The unexpected collapse in commodity prices in May and the resulting falls
in emerging market stocks are said to have cost many hedge funds up to 5% of
their value during the month. Most commodities funds seem to have stayed in
their holdings far too long: some of them may have lost up to 25% or even more.
Meanwhile, in London, hedge fund managers who have been using offshore destinations
to park their giant bonuses are facing an attack from the Inland Revenue. UK-based
hedge funds are not taxed on gains on their holdings under an investment management
exemption which applies to all UK-managed funds, providing that management fees,
which are taxable, are reasonable. It is usual for UK-managed funds to have
themselves administered in offshore jurisdictions - Ireland, the Cayman Islands
and Luxembourg are the favourites - and for management fees to be split between
the London and offshore offices. This split should be made according to the
best transfer-pricing arm's length principles, and it is this split that the
Revenue is said to be examining.
John Neighbour of KPMG, told the Financial Times this week that HMRC is stepping
up its scrutiny in a move likely to lead to litigation in some cases. "There
is potentially a lot of tax at stake.
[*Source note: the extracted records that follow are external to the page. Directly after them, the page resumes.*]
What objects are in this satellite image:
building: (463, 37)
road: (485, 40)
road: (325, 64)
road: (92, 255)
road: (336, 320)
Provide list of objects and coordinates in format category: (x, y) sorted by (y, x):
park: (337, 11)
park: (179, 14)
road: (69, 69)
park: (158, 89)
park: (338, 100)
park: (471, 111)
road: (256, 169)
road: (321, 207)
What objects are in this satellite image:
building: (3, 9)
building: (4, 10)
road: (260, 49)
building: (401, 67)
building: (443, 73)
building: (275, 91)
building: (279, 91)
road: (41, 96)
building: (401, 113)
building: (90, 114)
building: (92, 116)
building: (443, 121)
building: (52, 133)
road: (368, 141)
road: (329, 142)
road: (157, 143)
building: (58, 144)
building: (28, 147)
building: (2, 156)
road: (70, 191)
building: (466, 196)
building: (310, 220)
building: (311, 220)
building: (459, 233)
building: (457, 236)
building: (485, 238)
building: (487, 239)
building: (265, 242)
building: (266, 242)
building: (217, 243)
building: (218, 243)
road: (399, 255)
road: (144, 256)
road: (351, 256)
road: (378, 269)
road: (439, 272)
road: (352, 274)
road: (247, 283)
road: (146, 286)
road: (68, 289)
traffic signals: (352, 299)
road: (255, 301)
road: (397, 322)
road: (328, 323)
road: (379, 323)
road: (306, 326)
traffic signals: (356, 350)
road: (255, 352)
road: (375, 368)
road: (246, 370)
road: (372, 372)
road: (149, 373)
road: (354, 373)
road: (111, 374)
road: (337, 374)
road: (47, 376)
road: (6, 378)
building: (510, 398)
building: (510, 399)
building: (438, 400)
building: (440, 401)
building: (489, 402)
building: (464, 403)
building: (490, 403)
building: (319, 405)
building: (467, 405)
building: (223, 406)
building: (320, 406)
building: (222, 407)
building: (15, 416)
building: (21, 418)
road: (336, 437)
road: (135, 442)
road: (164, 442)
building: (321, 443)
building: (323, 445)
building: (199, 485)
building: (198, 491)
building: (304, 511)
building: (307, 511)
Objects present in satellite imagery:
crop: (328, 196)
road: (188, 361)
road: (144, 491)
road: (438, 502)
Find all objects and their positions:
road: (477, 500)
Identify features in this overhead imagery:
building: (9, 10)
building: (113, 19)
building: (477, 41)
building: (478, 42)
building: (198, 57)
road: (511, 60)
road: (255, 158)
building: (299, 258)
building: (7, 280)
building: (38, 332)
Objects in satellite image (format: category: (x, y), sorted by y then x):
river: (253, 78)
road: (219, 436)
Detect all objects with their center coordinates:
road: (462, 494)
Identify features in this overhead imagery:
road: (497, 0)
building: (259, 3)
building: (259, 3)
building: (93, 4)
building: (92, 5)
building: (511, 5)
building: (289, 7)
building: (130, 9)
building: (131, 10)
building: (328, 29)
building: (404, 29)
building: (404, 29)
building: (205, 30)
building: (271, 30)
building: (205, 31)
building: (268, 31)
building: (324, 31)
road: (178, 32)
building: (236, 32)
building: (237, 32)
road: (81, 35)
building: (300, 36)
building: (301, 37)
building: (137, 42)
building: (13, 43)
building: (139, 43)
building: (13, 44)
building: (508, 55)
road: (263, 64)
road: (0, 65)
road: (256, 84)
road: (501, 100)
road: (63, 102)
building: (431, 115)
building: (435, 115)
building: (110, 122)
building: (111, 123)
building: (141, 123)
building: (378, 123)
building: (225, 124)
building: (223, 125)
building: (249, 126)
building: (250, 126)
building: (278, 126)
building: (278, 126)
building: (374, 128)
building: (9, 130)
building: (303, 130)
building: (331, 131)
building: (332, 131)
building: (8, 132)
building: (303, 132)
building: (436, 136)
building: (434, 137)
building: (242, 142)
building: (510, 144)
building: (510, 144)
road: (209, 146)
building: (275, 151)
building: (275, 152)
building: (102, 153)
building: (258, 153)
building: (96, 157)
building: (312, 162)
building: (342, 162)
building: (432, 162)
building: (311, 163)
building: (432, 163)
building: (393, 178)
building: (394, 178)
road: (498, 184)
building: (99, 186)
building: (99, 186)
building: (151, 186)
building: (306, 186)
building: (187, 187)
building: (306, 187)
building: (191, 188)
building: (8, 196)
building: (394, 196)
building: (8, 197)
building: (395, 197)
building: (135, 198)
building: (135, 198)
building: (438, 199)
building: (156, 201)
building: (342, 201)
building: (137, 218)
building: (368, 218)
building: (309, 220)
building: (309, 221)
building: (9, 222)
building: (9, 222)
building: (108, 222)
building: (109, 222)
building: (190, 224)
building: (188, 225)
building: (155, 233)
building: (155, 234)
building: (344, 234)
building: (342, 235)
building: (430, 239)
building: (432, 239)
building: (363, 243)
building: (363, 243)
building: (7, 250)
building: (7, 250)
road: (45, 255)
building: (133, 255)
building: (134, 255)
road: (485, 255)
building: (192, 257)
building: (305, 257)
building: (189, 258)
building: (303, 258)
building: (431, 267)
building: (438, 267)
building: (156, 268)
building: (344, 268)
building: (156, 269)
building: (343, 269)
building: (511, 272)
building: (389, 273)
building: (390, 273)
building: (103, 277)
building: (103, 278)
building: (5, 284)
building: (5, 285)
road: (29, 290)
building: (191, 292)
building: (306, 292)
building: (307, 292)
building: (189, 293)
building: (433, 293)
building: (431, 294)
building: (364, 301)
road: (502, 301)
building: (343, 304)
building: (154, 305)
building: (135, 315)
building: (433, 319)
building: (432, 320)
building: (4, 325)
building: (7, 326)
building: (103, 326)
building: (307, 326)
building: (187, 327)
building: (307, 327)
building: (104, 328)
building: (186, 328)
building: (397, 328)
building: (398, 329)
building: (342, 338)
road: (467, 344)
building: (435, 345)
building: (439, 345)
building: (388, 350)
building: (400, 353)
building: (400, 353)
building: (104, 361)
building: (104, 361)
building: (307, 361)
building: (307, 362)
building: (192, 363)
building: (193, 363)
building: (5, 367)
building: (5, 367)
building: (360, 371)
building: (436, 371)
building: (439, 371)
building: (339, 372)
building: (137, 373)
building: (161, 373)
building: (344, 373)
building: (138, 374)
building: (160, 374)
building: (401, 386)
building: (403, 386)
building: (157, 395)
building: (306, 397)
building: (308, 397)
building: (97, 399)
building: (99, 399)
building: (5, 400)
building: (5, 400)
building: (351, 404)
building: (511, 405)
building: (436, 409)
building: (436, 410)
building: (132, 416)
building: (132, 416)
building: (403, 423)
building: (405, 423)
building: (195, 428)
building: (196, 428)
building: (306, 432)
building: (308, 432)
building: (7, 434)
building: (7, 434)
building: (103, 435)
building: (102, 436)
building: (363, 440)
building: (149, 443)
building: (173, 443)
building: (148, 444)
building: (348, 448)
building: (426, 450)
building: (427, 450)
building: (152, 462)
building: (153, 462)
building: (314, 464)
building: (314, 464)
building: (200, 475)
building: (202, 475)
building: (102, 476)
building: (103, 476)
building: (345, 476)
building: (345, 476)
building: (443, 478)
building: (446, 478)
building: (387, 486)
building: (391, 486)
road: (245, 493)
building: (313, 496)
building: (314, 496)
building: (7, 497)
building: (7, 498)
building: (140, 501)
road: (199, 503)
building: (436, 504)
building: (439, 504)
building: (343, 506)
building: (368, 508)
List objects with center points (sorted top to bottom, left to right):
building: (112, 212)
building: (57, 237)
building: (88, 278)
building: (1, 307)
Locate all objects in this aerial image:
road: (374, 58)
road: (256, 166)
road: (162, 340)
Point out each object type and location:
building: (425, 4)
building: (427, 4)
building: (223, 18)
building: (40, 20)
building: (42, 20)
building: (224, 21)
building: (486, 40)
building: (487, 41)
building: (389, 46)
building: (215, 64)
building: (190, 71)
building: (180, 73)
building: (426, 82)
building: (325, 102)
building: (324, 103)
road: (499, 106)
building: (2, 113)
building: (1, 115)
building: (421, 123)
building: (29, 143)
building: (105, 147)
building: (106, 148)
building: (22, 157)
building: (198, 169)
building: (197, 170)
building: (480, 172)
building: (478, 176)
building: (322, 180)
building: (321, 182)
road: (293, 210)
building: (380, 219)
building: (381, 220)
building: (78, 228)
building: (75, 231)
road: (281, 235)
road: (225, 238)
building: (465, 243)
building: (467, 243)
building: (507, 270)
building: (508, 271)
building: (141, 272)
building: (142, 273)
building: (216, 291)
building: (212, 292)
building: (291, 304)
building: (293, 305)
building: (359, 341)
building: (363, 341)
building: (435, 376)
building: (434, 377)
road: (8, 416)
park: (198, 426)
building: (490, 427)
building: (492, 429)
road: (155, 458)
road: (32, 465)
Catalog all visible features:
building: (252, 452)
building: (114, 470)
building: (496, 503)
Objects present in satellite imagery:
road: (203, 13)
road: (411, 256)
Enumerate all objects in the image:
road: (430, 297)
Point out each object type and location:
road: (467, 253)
This is a big area of tax risk."
Funds which allocate too little in the way of fees to the UK could lose their
funds' tax-free status, says Mr Neighbour, an ex-Revenue officer.
This situation will not be news to New York hedge fund managers, who were
similarly targeted by the IRS in 2003. One of the techniques used in New York
was to exchange fee entitlements for shares in offshore subsidiaries; this is
not illegal as long as the funds use 'cash' rather than 'accrual' accounting
for their income, but the IRS accused many firms of being erratic in their accounting
techniques.
Also keeping London hedge-fund managers awake at nights is the growing risk
they are facing of legislative attack from the US. Foreign hedge fund managers
have to register with the Securities and Exchange Commission if they have US
clients under new and highly controversial hedge-fund registration rules introduced
earlier this year. More than 150 London-based funds are said to have registered
- and their managers are highly vulnerable to transatlantic attack.
Robert Kelly, of hedge fund insurer Baronsmead, told the Daily Telegraph that
managers who are heavily involved with US markets were at greatest risk. Mr
Kelly said that as these managers have US investors, operate under US regulators
and trade in US markets, they couldn't be more at risk unless they moved there.
And as appeared recently, UK courts seem unable and unwilling to resist extradition
requests from the US authorities under the new mutual assistance treaty between
the US and the UK.
So relax with your cup of tea and count your blessings. That young man with
the flashy Ferraris may end up doing a perp walk at Kennedy while his
yacht rusts away in Tortola Bay. Or are they made of titanium nowadays?